Zwischenzeiten IV
Im 18. Jahrhundert war England von einer großen Zahl protestantischer Sekten bevölkert. Sie bildeten eine buntscheckige Untergrund-Szenerie jenseits der offiziellen Anglikanischen Kirche, mit geheimen Treffen, gewissenhafter Schriftlektüre, fieberhafter Suche nach der reinen Lehre, kollektiven Ekstasen und Erweckungserlebnissen, charismatischen Wanderpredigern, aufrüttelnden Pamphleten, internen Querelen, Ausschlüssen, Spaltungen, Neugründungen, Konversionen, Versuchen zu Wiedervereinigung und dergleichen mehr. Diese Strömungen gingen auf die letzte große Welle gesellschaftlicher Kämpfe zurück, die das Land in der Zeit der Bürgerkriege im 17. Jahrhundert erschüttert hatten. Die Akteure der damaligen Auseinandersetzungen hatten sich ihre sozialen Gegensätze in einer religiösen Sprache bewußt gemacht, wie es in ihrer kaum dem Mittelalter entwachsenen Zeit nicht anders denkbar war. Nach dem Abflauen der Stürme blieben die Sekten zurück, die jedoch, von den Bewegungen getrennt, deren adäquater ideologischer Ausdruck sie einmal gewesen waren, eine merkwürdig sterile, unwirkliche Existenz führten. Dennoch hielten sie sich während der langen Zeit der Flaute recht hartnäckig, bis dann die Anfänge der großen Industrie und das externe Fanal der französischen Umwälzung ein neues Zeitalter der Klassenkämpfe einläuteten, welche nunmehr in rein weltlichen Begriffen geführt wurden und die religiösen Sektierer von der historischen Bühne verbannten. Trotz ihrer Unzeitgemäßheit dürfen diese jedoch für sich beanspruchen, an der Vorbereitung der neuerlichen Unruhen nicht ganz unbeteiligt gewesen zu sein. So abwegig ihre Lehren, so nichtig die Gründe ihrer Fraktionsstreitigkeiten, so fehlgeleitet ihr Eifer auch war, so lernten in diesen Gemeinschaften doch Angehörige der arbeitenden Klassen zum ersten Mal zu lesen, zu schreiben, dem Schnaps zu entsagen, zu debattieren, vor Versammlungen zu sprechen, Kontakte mit anderen Städten zu knüpfen, unabhängig von äußeren Autoritäten Brüderschaften zu bilden. Auch wurden in den Mythen von Old Corruption, der Hure Babylon und dem Neuen Jerusalem ein rudimentäres Bewußtsein von der Wünschbarkeit einer vernünftigeren Welt aufrecht erhalten.

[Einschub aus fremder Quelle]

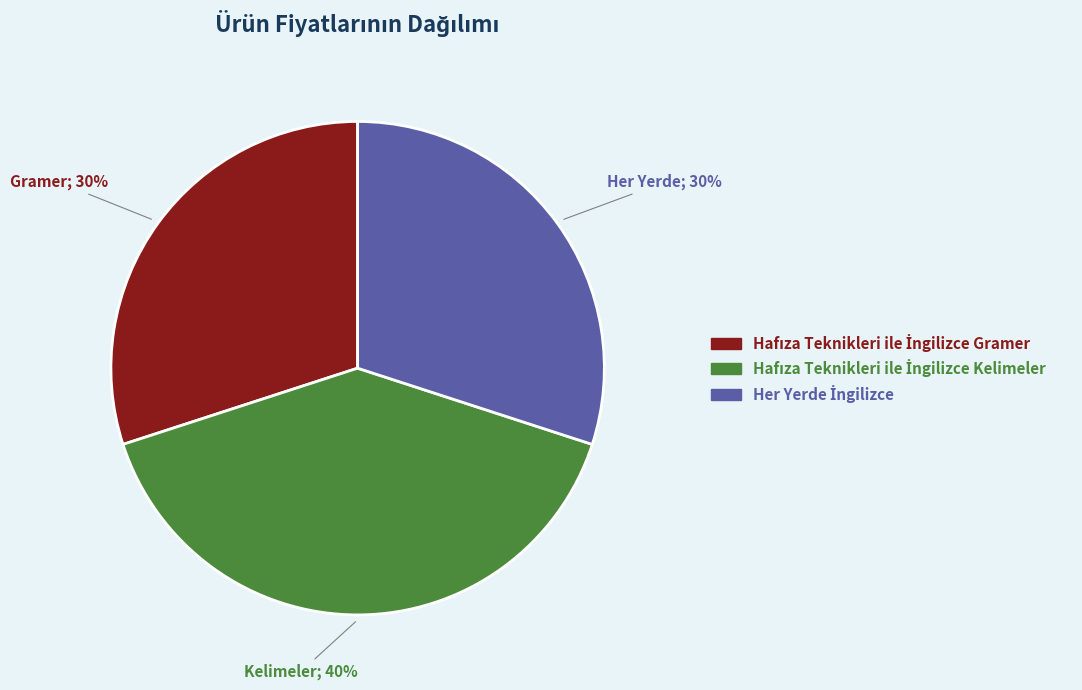

Is there any slice that represents more than half of the pie?

No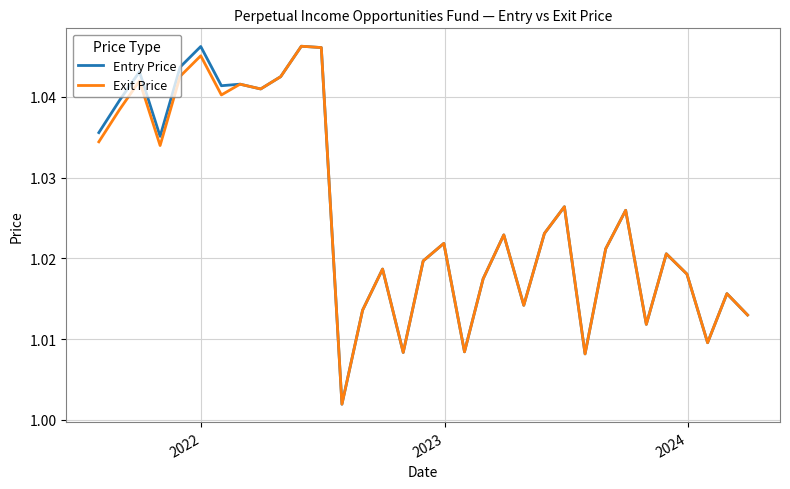

Which series has the widest spread of values?

Entry Price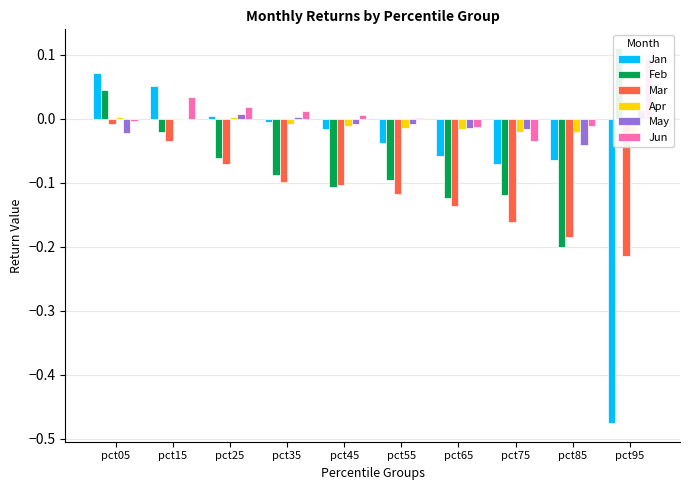

The Jun series shows -0.0 at pct05. True or false?

True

Ganz ähnlich sieht das Verhältnis der Überbleibsel der proletarischen Erhebungen des 20. Jahrhunderts zur Revolution der Zukunft aus. Jedes der Grüppchen, die heute ihr museales Wesen führen, beruft sich auf eine bestimmte Fraktion oder Episode längst vergangener Kämpfe, deren damals essentiellen Frontstellungen und Positionierungen heute ohne jeden praktischen Belang sind. Der nächste Anlauf wird sie beiseite schieben; er wird die Erfahrungen aller vergangenen Versuche in sich aufnehmen und völlig verwandeln, statt sich auf eine bestimmte, partikulare Tradition zu beziehen, welche die Sekten immerhin aufbewahren.